Re: [css3-multicol] column-span in overflow

On Jun 6, 2010, at 1:58 PM, Alex Mogilevsky wrote:

> What is supposed to happen when “column-span:all” element is encountered in overflow (specifically in the case where additional columns are added outside of the overflowing box)? What should it span?
>  
> We can say that if a “column-span:all” element does not fit in the original box it should be treated as “column-span:1”. Reasonable?
>  
> There will be a boundary case of course, where “column-span:all” creates overflow, and “column-span:1” fits without overflow. I am not sure what to do in that case. I am thinking it should force balancing preceding content anyway, and then get pushed into overflow (and only span one column there).

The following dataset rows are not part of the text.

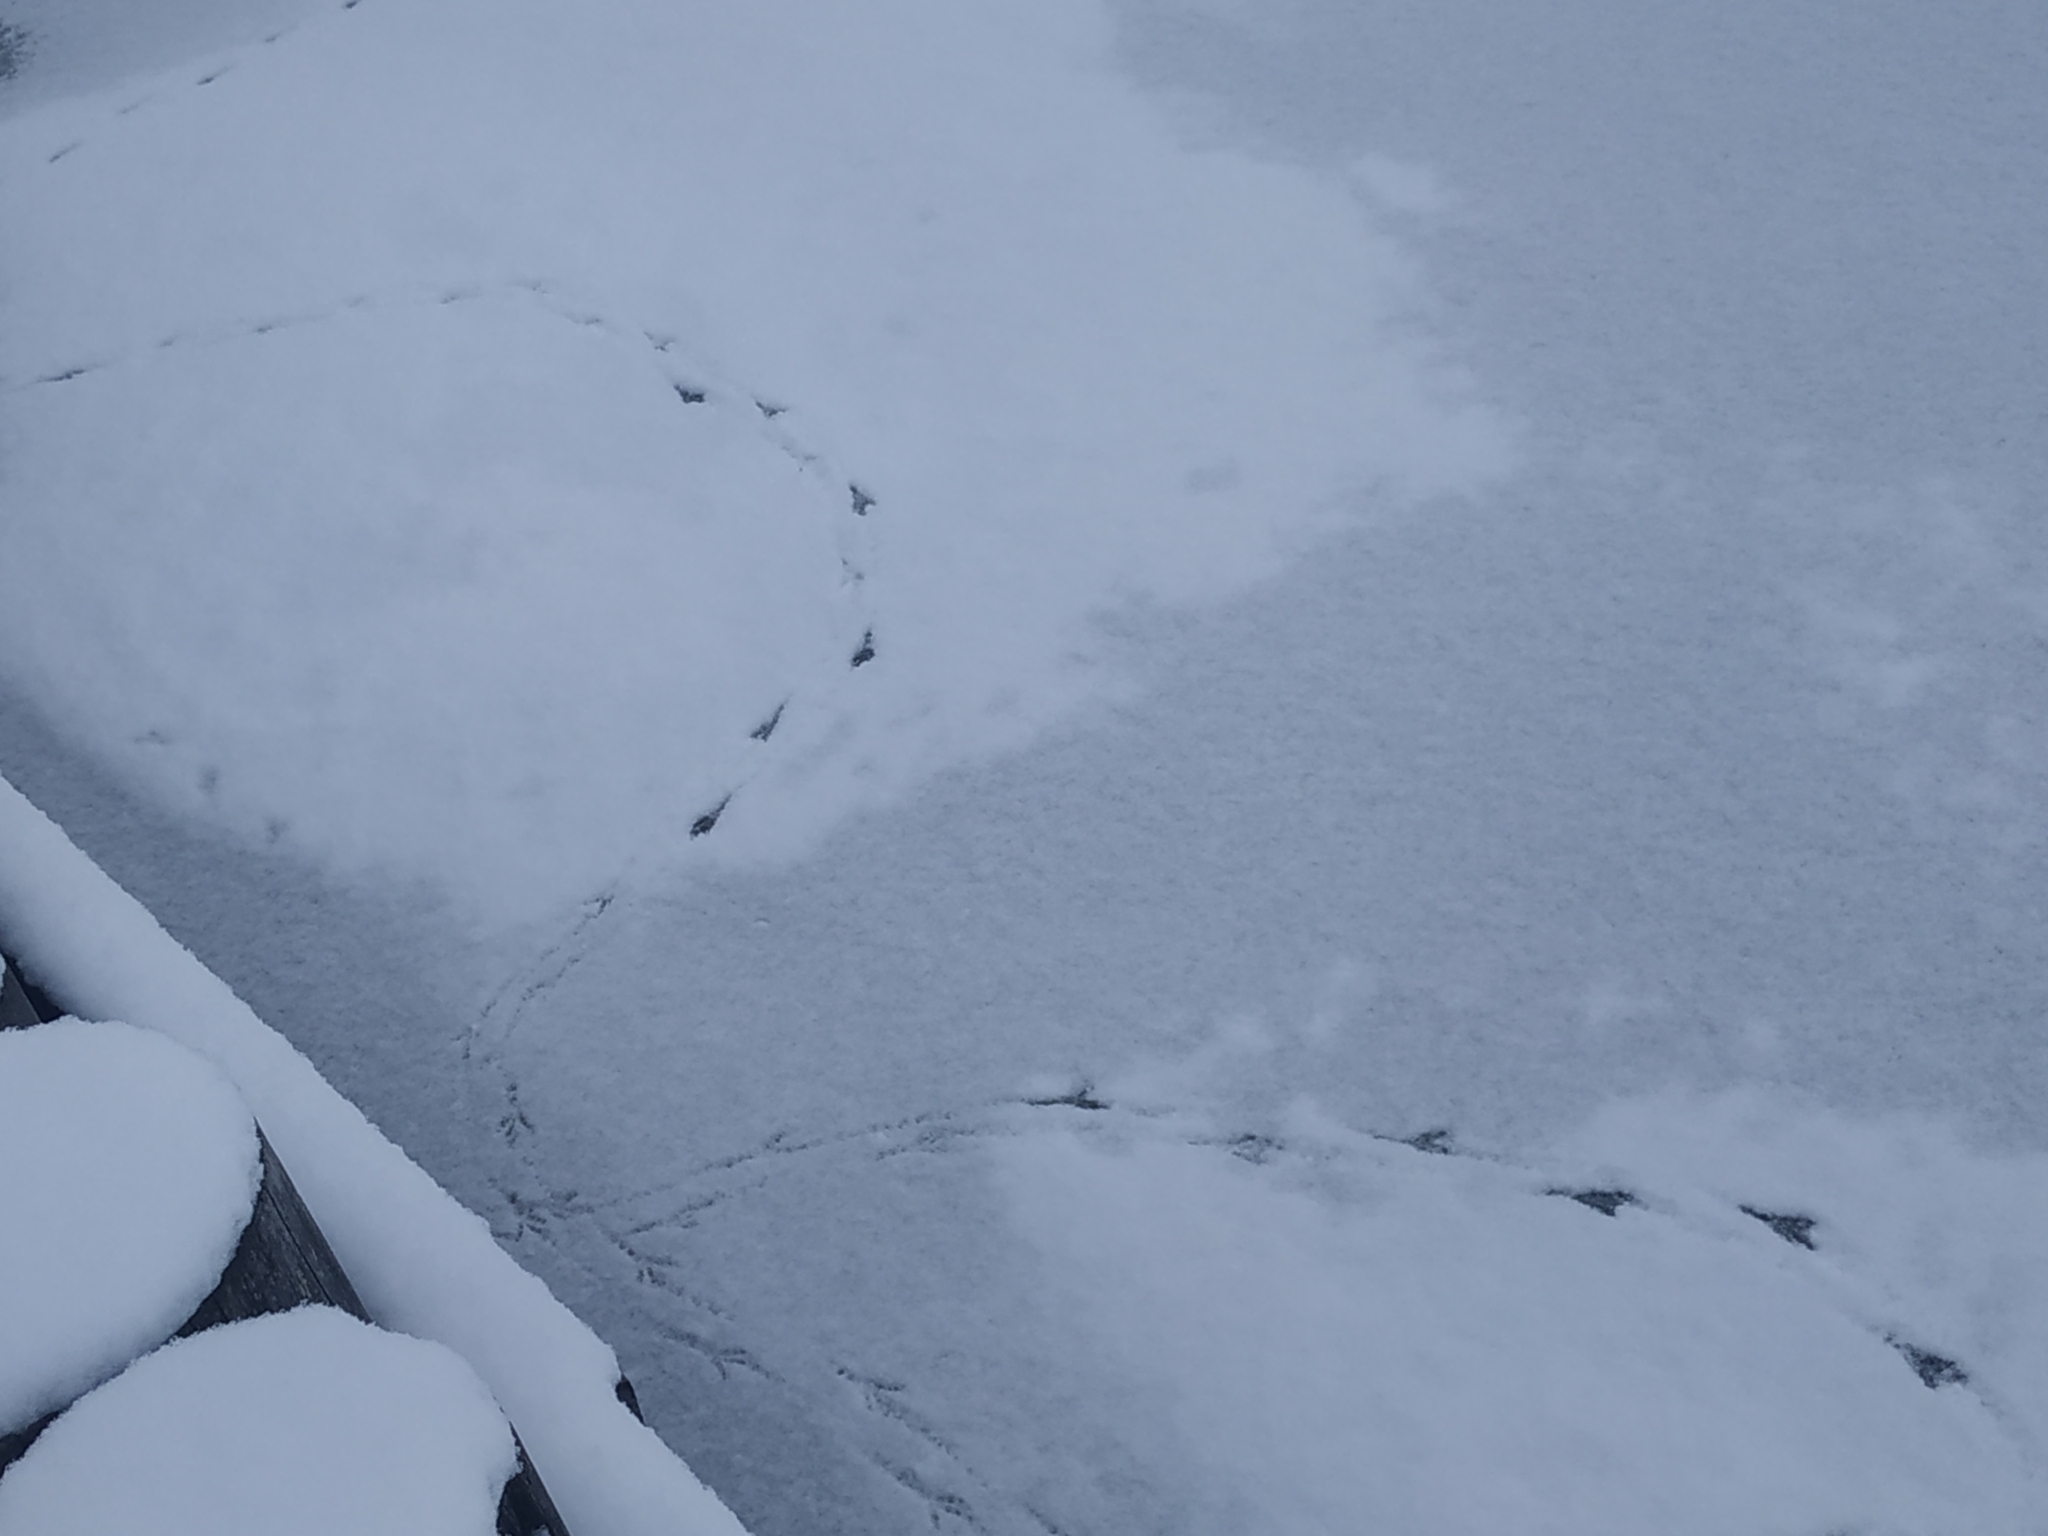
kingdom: Animalia
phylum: Chordata
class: Aves
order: Passeriformes
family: Corvidae
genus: Corvus
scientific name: Corvus cornix
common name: Hooded crow
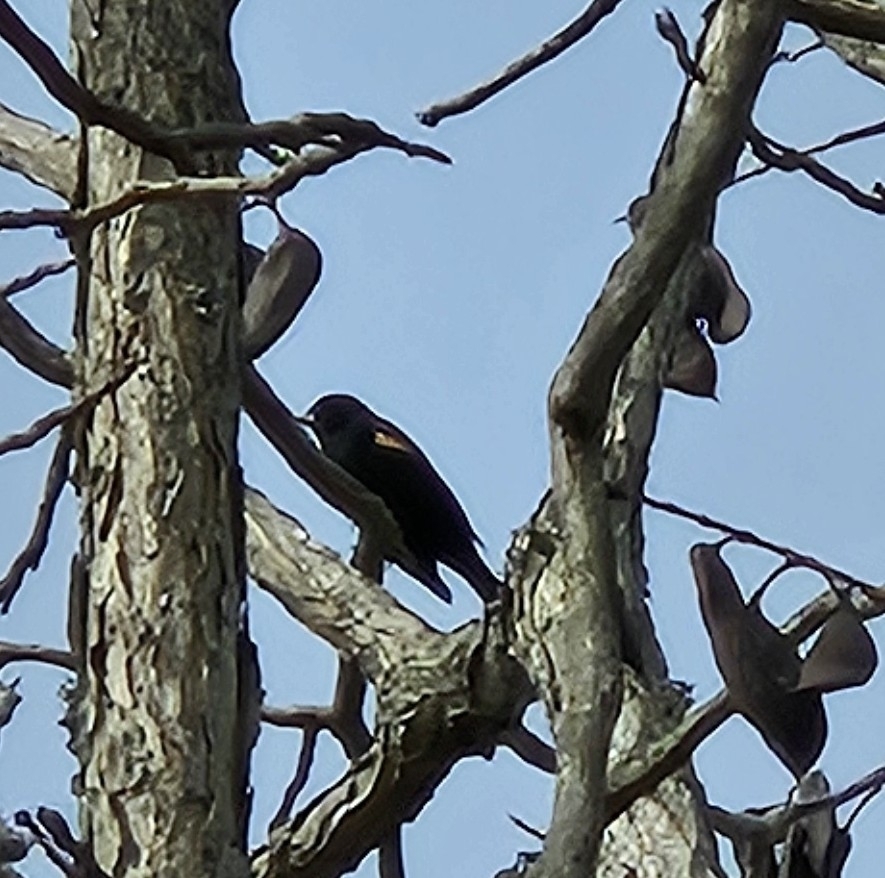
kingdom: Animalia
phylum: Chordata
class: Aves
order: Passeriformes
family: Icteridae
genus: Agelaius
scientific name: Agelaius phoeniceus
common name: Red-winged blackbird
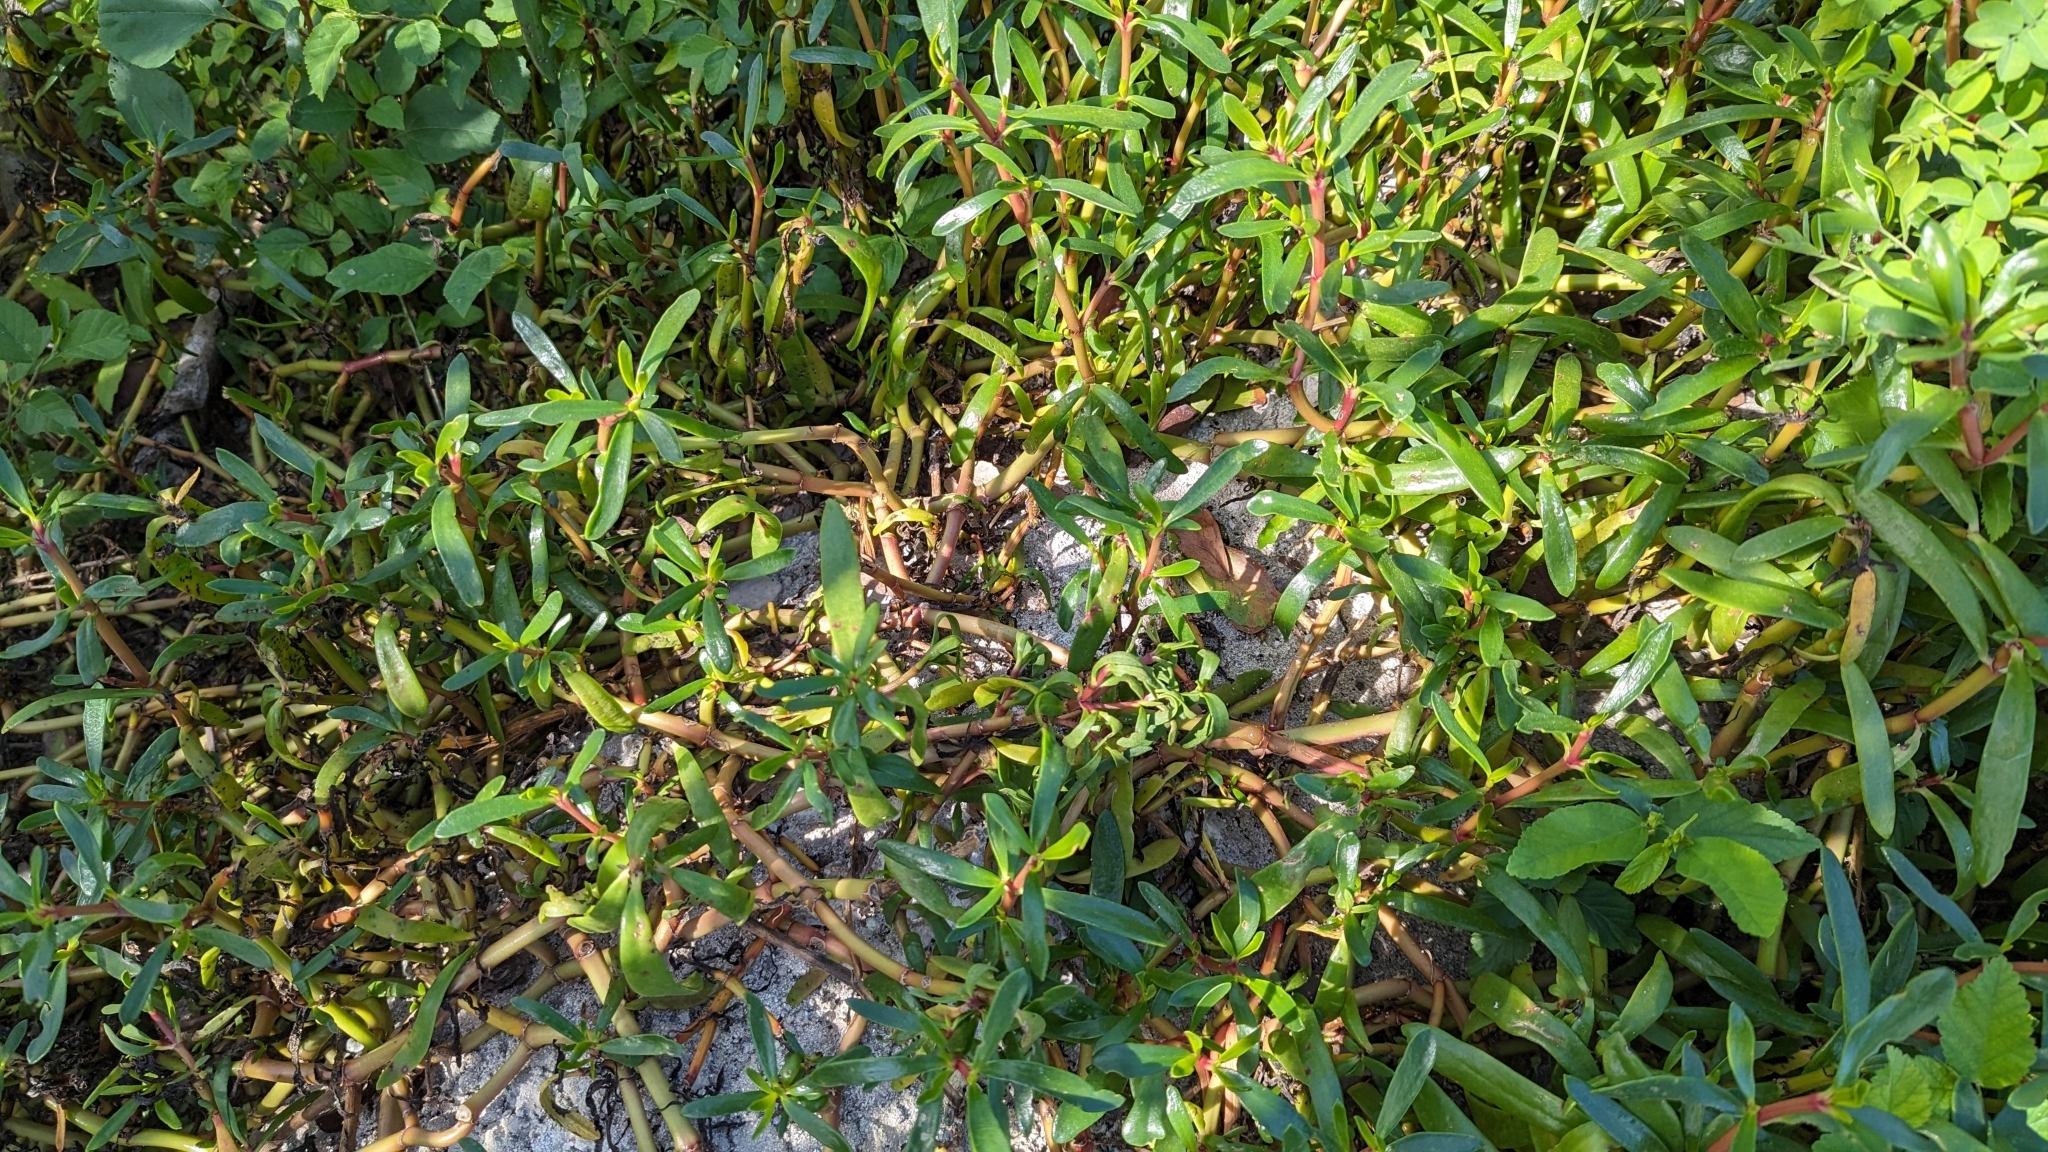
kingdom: Plantae
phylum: Tracheophyta
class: Magnoliopsida
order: Caryophyllales
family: Aizoaceae
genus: Sesuvium
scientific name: Sesuvium portulacastrum
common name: Sea-purslane
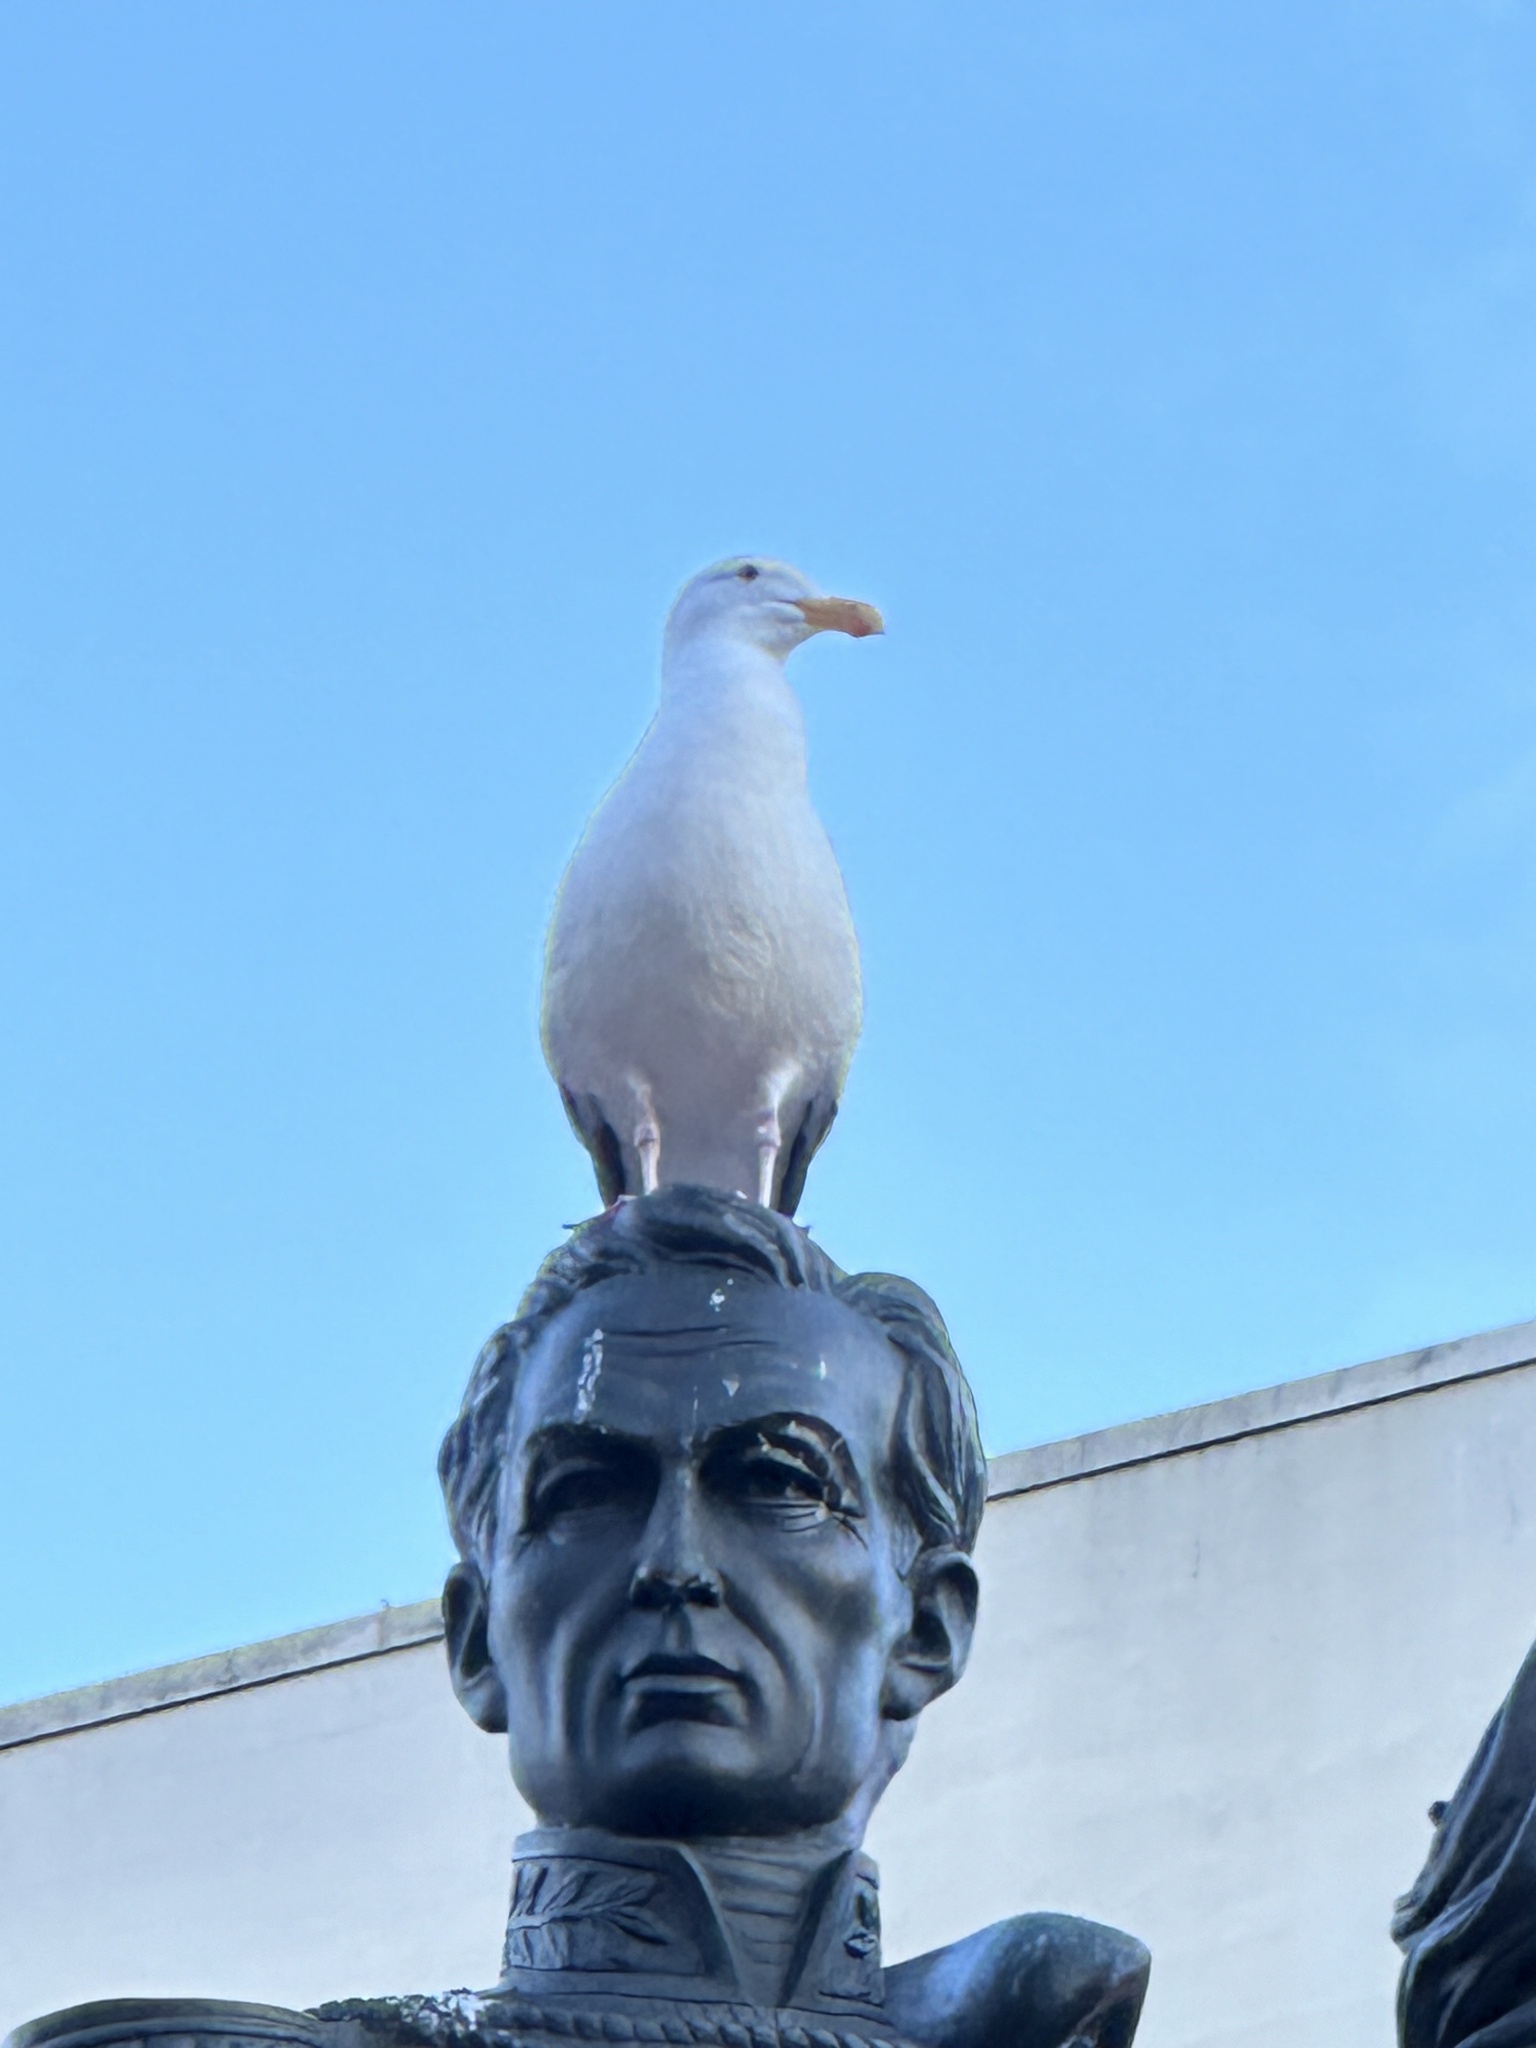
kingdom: Animalia
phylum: Chordata
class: Aves
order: Charadriiformes
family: Laridae
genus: Larus
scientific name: Larus occidentalis
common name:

I don't think this is the best behavior.

I believe the way to answer questions about column-span is to go back to the headers and content example that Bert posted.  I think you should get more or less the same layout if you apply the column styles to the content as you would if you apply the column styles to the container of the headers/content and put column spans on the headers.

If my suggestion to just split blocks is followed, then any height constraint that would have led to horizontal overflow would no longer be relevant to the columns, since the anonymous blocks with the column styles would not have specified heights.  You'd end up just balancing the column content and everything would just spill out of the block vertically.  I think this is more sensible behavior than deliberately ignoring the span, since the span is supposed to constitute a break in the column flow.

WebKit now implements -webkit-column-span by the way, so people should feel free to download a nightly, write test cases for it, try it out, give feedback, etc.  It uses the block splitting strategy that I outlined in the previous column-span thread.